:: Recorded information ::
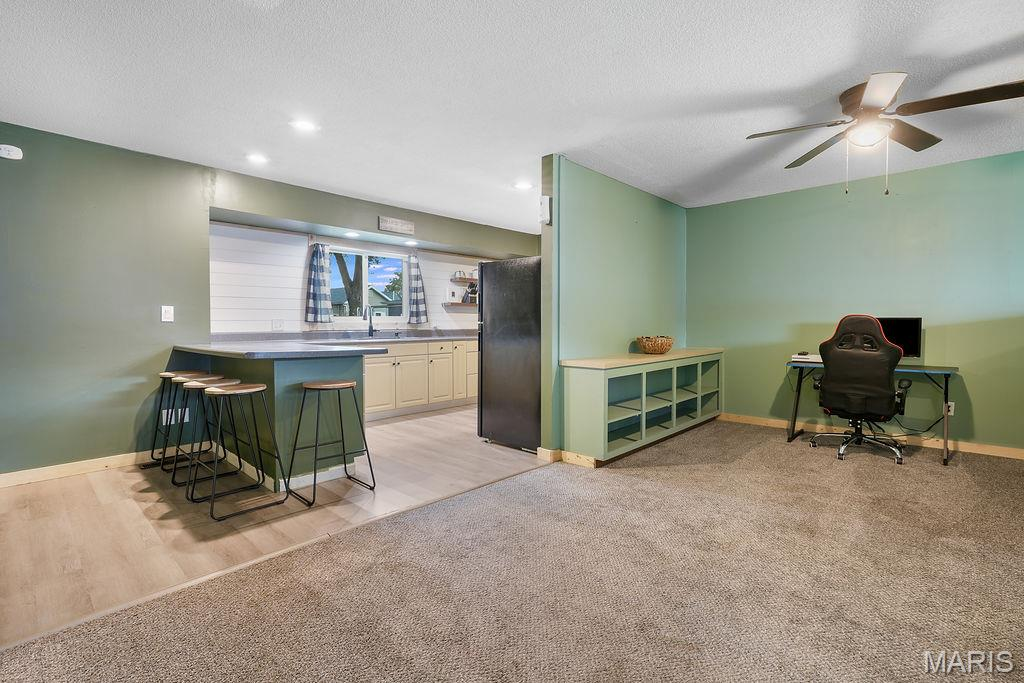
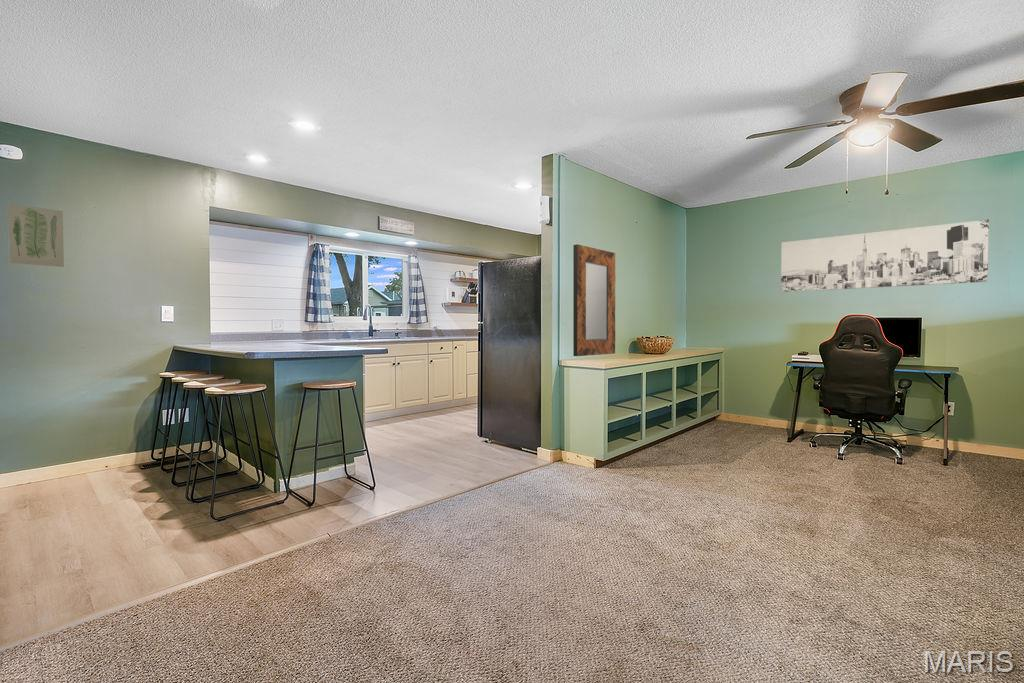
+ wall art [780,219,990,293]
+ home mirror [572,244,616,357]
+ wall art [8,203,65,268]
:::
What needs to be done: A verbatim transcription of the listing is expected, with no pictures included.

Solution for this problem:
+ wall art [780,219,990,293]
+ home mirror [572,244,616,357]
+ wall art [8,203,65,268]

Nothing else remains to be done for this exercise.